What the U.S. Navy has not been able to produce are the cheap, effective, armed UAVs and USVs the Ukrainian used to cripple the Russian Black Sea Fleet. The problem is situational and political. The American situation is peacetime, not wartime. When you are at war things are done quickly, effectively, and inexpensively. Ukraine demonstrated that with its domestic UAV and USV programs.

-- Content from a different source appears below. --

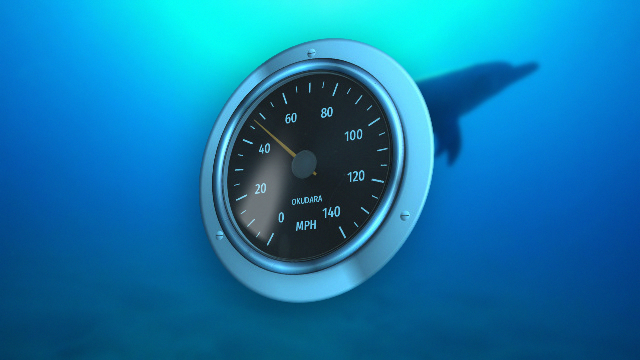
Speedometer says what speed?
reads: 47.5 mph
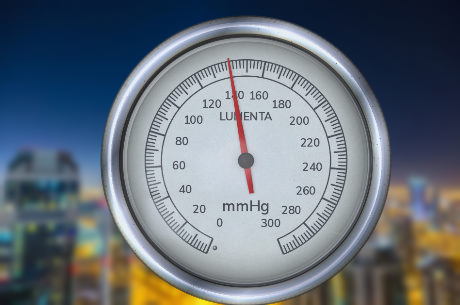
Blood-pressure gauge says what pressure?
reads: 140 mmHg
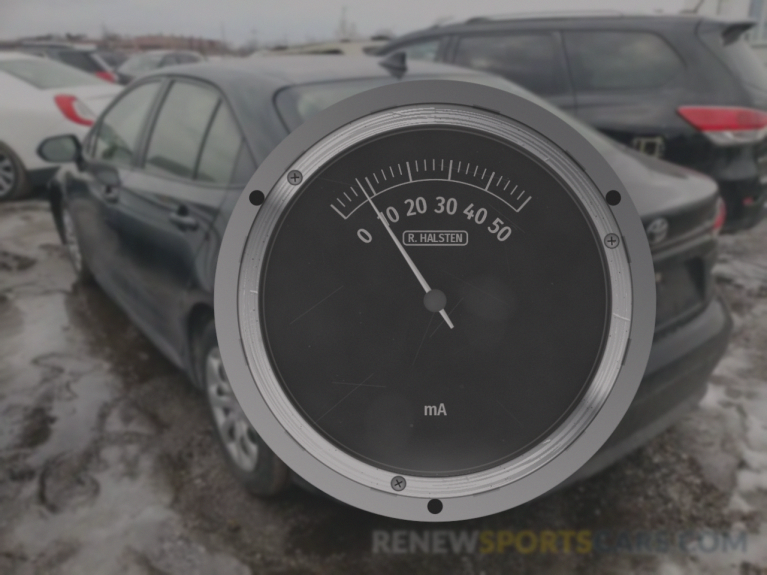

In the United States peacetime defense procurement is a lot more expensive and takes longer than it would in wartime. That means the Ukrainian type UAVs and UUVs will cost the USN far more than the Ukrainian models and take years to reach the U.S. Pacific Fleet. If China goes to war over Taiwan, that situation will change overnight. Meanwhile you go to war with what you have when war is declared. Right now the American navy has none of those clever and effective Ukrainian UAVs and USVs. Keep in mind that it took the Ukrainians over a year after the Russian invasion to come up with their brilliant and effective UAV and USV designs and tactics that crippled and defeated the mighty Russian Black Sea Fleet.

The United States knows what Ukraine did in the Black Sea but that knowledge does not quickly translate into similar American weapons. The primary problem is so few American naval commanders understand exactly what the Ukrainian did and how to replicate that for the American Pacific Fleet, where such Ukrainian technology is needed.